Interestingly, Iranian President Mahmoud Ahmadinejad, a man whose government stubbornly forges ahead with its enriched uranium program to the great concern and consternation of the United States and Europe, declared that the era of nuclear threats is over.

“They should know that the era of reliance on nuclear weapons has come to an end,” Ahmadinejad said, addressing the conference, and taking a pot shot at his critics. “Threatening to use weapons, particularly nuclear weapons, is special to those who lack clear logic and human mentality,” he added. “Using threats against a strong logic belongs to the past and lacks efficiency in relations.” Given Ahmadinejad’s own long record of threatening to wipe the state of Israel off the map, this is pretty rich.

According to Al Jazeera television, Ahmadinejad called reliance on nuclear weapons a heritage bequeathed from “uncivilized” governments and those who “lag behind history.” Among those lagging behind history is presumably President Obama, who has left open the possibility of a nuclear retaliatory attack against Iran and North Korea, while renouncing the use of nuclear weapons against all other nations.

Finally, the outcome document of the conference was a communique that called for a nuclear free Middle East, while, of course, condemning Israel as the only country refusing to give up its weapons – which Israel has never officially admitted that it has.

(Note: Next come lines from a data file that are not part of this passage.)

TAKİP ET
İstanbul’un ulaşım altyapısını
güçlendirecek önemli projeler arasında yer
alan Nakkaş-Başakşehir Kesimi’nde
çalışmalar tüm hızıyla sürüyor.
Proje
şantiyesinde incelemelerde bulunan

Whether you are in Washington or in Tehran, the slogan of a world without nuclear weapons remains undeniably potent, even decades after the prospect of nuclear superpower confrontation receded and even as the numbers of nuclear warheads in both the United States and Russia has continued to shrink. The fact that a world without nuclear weapons might well be a less stable world, more prone to conventional conflict, does not figure into this equation. Nor does the fact nuclear technology cannot be “un-invented” and is likely to proliferate unless the international community comes to grips with Iran’s nuclear program, which is producing enriched uranium at an ever growing pace. These are the issues serious politicians need to grapple with.